Here is my question: what is the right way (tm) of dealing with custom header values that need to support a UTF-8 encoding:

  • on the wire (how the header looks like over the wire)
  • from the decoding point of view (how to decode it using the Java Servlet API, and can we assume that request.getHeader() already properly does the decoding)

-Erik

+2  A: 

See the HTTP spec for the rules, which says in section 2.2

The TEXT rule is only used for descriptive field contents and values that are not intended to be interpreted by the message parser. Words of *TEXT MAY contain characters from character sets other than ISO- 8859-1 [22] only when encoded according to the rules of RFC 2047 [14].

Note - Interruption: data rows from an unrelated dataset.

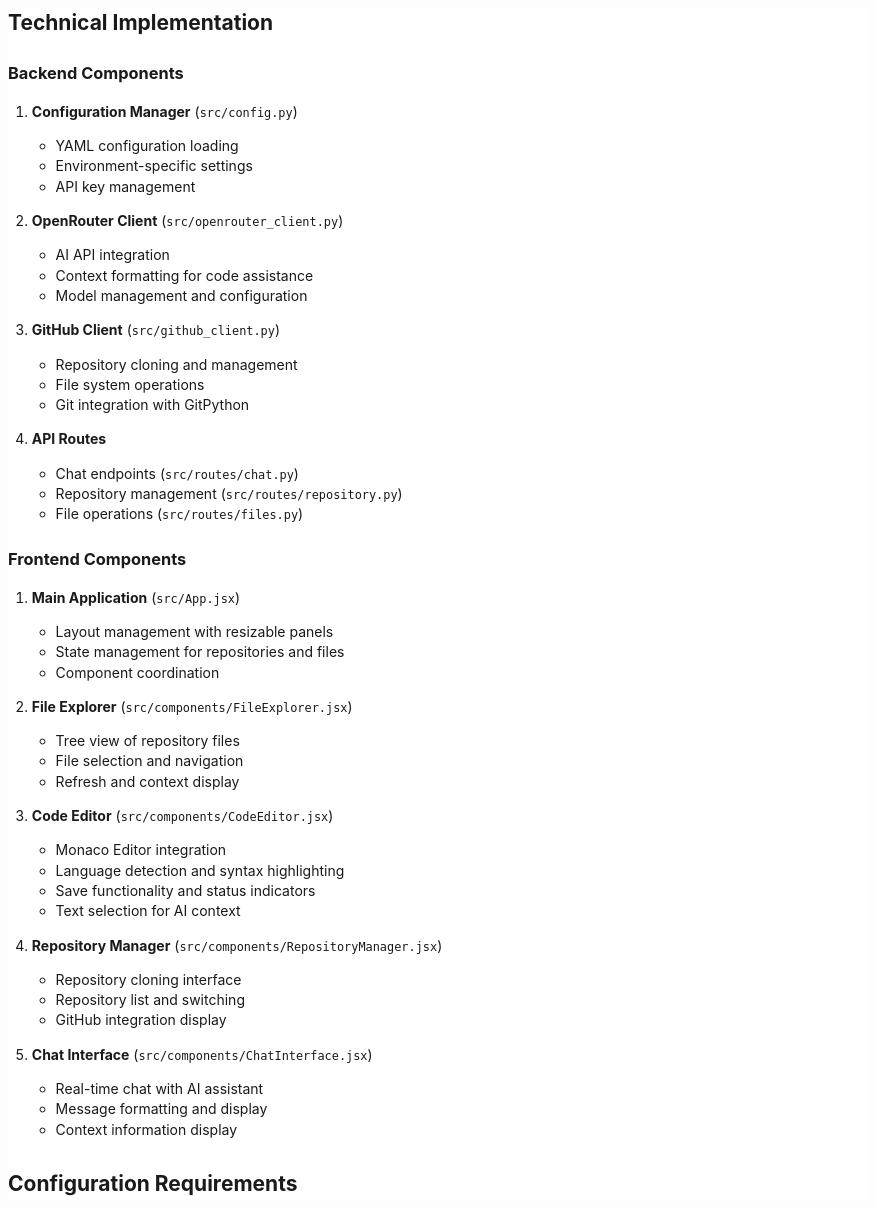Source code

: ## Technical Implementation

### Backend Components
1. **Configuration Manager** (`src/config.py`)
   - YAML configuration loading
   - Environment-specific settings
   - API key management

2. **OpenRouter Client** (`src/openrouter_client.py`)
   - AI API integration
   - Context formatting for code assistance
   - Model management and configuration

3. **GitHub Client** (`src/github_client.py`)
   - Repository cloning and management
   - File system operations
   - Git integration with GitPython

4. **API Routes**
   - Chat endpoints (`src/routes/chat.py`)
   - Repository management (`src/routes/repository.py`)
   - File operations (`src/routes/files.py`)

### Frontend Components
1. **Main Application** (`src/App.jsx`)
   - Layout management with resizable panels
   - State management for repositories and files
   - Component coordination

2. **File Explorer** (`src/components/FileExplorer.jsx`)
   - Tree view of repository files
   - File selection and navigation
   - Refresh and context display

3. **Code Editor** (`src/components/CodeEditor.jsx`)
   - Monaco Editor integration
   - Language detection and syntax highlighting
   - Save functionality and status indicators
   - Text selection for AI context

4. **Repository Manager** (`src/components/RepositoryManager.jsx`)
   - Repository cloning interface
   - Repository list and switching
   - GitHub integration display

5. **Chat Interface** (`src/components/ChatInterface.jsx`)
   - Real-time chat with AI assistant
   - Message formatting and display
   - Context information display

## Configuration Requirements
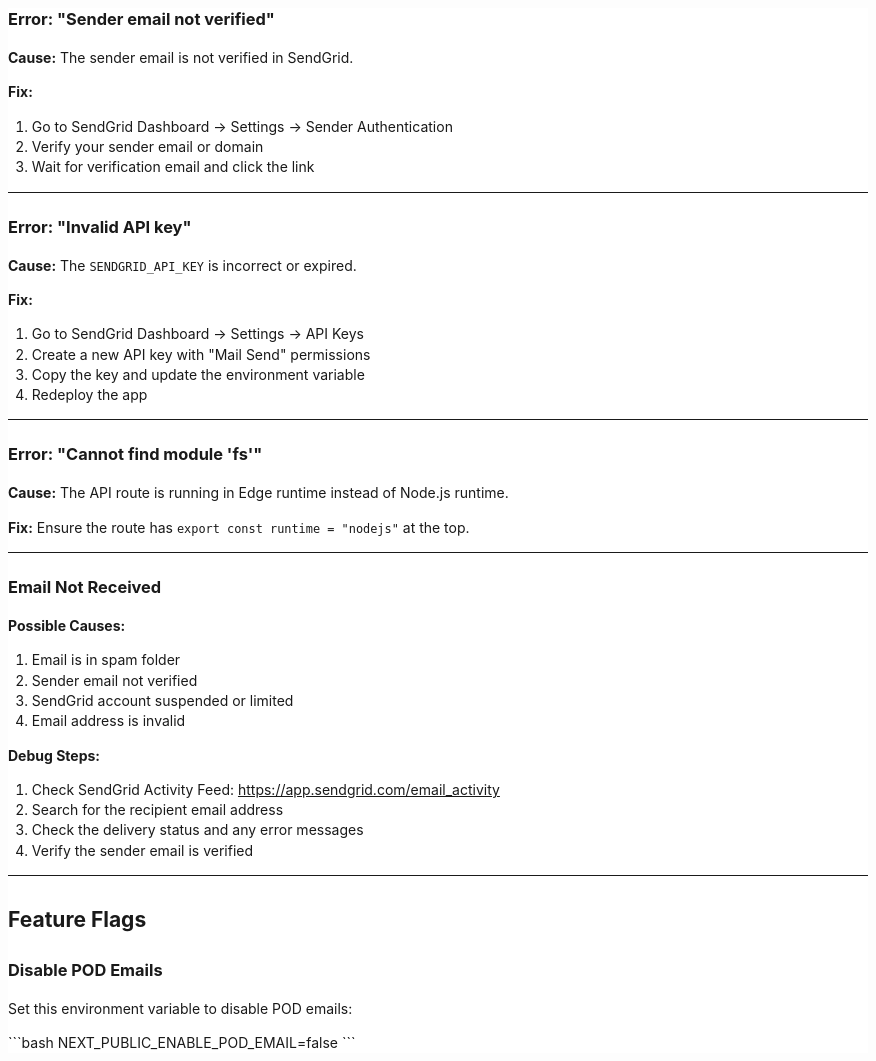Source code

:
### Error: "Sender email not verified"

**Cause:** The sender email is not verified in SendGrid.

**Fix:**
1. Go to SendGrid Dashboard → Settings → Sender Authentication
2. Verify your sender email or domain
3. Wait for verification email and click the link

---

### Error: "Invalid API key"

**Cause:** The `SENDGRID_API_KEY` is incorrect or expired.

**Fix:**
1. Go to SendGrid Dashboard → Settings → API Keys
2. Create a new API key with "Mail Send" permissions
3. Copy the key and update the environment variable
4. Redeploy the app

---

### Error: "Cannot find module 'fs'"

**Cause:** The API route is running in Edge runtime instead of Node.js runtime.

**Fix:** Ensure the route has `export const runtime = "nodejs"` at the top.

---

### Email Not Received

**Possible Causes:**
1. Email is in spam folder
2. Sender email not verified
3. SendGrid account suspended or limited
4. Email address is invalid

**Debug Steps:**
1. Check SendGrid Activity Feed: https://app.sendgrid.com/email_activity
2. Search for the recipient email address
3. Check the delivery status and any error messages
4. Verify the sender email is verified

---

## Feature Flags

### Disable POD Emails

Set this environment variable to disable POD emails:

\`\`\`bash
NEXT_PUBLIC_ENABLE_POD_EMAIL=false
\`\`\`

The above code will not correctly decode an RFC2047 encoding string, leading me to believe that the service doesn't correctly follow the spec, and they just embeding raw utf-8 data in the header.

superfell
+3  A: 

As mentioned already the first look should always go to the HTTP 1.1 spec (RFC 2616). It says that text in header values must use the MIME encoding as defined RFC 2047 if it contains characters from character sets other than ISO-8859-1.

So here's a plus for you. If your requirements are covered by the ISO-8859-1 charset then you just put your characters into your request/response messages. Otherwise MIME encoding is the only alternative.

As long as the user agent sends the values to your custom headers according to these rules you wont have to worry about decoding them. That's what the Servlet API should do.


However, there's a more basic reason why your code sniplet doesn't do what it's supposed to. The first line fetches the header value as a Java string. As we know it's represented as UTF8 internally so at this point the HTTP request message parsing is already done and finished.

The next line fetches the byte array of this string. Since no encoding was specified (IMHO this method with no argument should have been deprecated long ago), the current system default encoding is used, which is usually not UTF8 and then the array is again converted as being UTF8 encoded. Outch.

mkoeller
You are right about getBytes(). This can be fixed using getBytes("iso-8859-1").
ebruchez
A: 

Thanks for the answers. It seems that the ideal would be to follow the proper HTTP header encoding as per RFC 2047. Header values in UTF-8 on the wire would look something like this:

=?UTF-8?Q?...?=

Now here is the funny thing: it seems that neither Tomcat 5.5 or 6 properly decodes HTTP headers as per RFC 2047! The Tomcat code assumes everywhere that header values use ISO-8859-1.

So for Tomcat, specifically, I will work around this by writing a filter which handles the proper decoding of the header values.

ebruchez
Look at javax.mail.internet.MimeUtility for this support: http://java.sun.com/j2ee/sdk_1.3/techdocs/api/javax/mail/internet/MimeUtility.html#encodeWord(java.lang.String)
Kevin Hakanson
+2  A: 

The HTTPbis working group is aware of the issue, and the latest drafts get rid of all the language with respect to TEXT and RFC 2047 encoding -- it is not used in practice over HTTP.

See http://trac.tools.ietf.org/wg/httpbis/trac/ticket/74 for the whole story.

Julian Reschke
+3  A: 

Again: RFC 2047 is not implemented in practice. The next revision of HTTP/1.1 is going to remove any mention of it.

So, if you need to transport non-ASCII characters, the safest way is to encode them into a sequence of ASCII, such as the "Slug" header in the Atom Publishing Protocol.

But if the choice of encoding for custom HTTP headers is implementation specific, choosing RFC 2047 encoding is just as valid as any other encoding (such as the one from Atom which you mention). So there is no reason *not* to use RFC 2047 encoding.